You want to train in mma in Derbyshire but not sure where to train. You need a gym thats equipped,that can offer both ground skills,stand up fighting skill's and conditioning programmes then we offer plenty for all whether new to the sport or have been training a while.

We train with a "no-ego" policy so everyone need's to adhere to this.

We offer mma classes monday 6:00-7:30 on mondays & wednesdays,and mma conditioning circuits fridays 5:00-6:00pm followed by mma fridays 6:00-7:30pm. These classes are taught by curent British lightweight mma champion Paul Ramos, along with coaches Ant Bridgett and Gaz Wilson.
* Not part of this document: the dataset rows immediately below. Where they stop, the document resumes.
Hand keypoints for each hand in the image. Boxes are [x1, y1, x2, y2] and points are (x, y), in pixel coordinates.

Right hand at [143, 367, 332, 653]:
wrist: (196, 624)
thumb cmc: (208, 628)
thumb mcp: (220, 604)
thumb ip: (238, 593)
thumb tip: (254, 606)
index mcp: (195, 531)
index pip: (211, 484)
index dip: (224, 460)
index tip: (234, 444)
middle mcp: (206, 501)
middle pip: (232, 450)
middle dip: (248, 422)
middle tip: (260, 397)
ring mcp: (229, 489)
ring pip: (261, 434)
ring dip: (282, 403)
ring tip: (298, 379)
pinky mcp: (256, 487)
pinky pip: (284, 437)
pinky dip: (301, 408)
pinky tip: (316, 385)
The stand up thai-kickboxing is all taught by English full contact champion,Stef Rowland and top rated fighter Craig "fearless" Freeman.

Our combat spots centre is based in central Derby and is a full time facility with 15ft cage, 14 boxing ring, 12 bags, 60 sets of thai pads, 40 sets of focus pads 30 skipping ropes, four treadmills, six cross trainers and a weights/fitness area, changing rooms and toliets.

We offer personal tuition,fighter management and sponsorship for training.

To join our championship,friendly,no ego team please e-mail me at [email protected]


----------



## ryanjvt (May 2, 2010)

nice to see a well run gym....


----------



## stef1967 (Jul 26, 2010)

Thank you. We run three mma sessions per week, two conditioning and three full contact thai kickboxing classes per week. We have a great training atmosphere and team spirit at the academy


----------



## RichCook (Oct 19, 2008)

Is there a membership fee or is it pay as you play sort of thing.

Also, if there is no way for me to get to derby every week are there any other decent MMA gyms you could point me towards.


----------



## PrideNeverDies (Sep 28, 2008)

Im sure there is a club called sheffield shoot fighters

there is a gym called the forge

Welcome to The Forge Martial Arts website

and a gym called wild mma


----------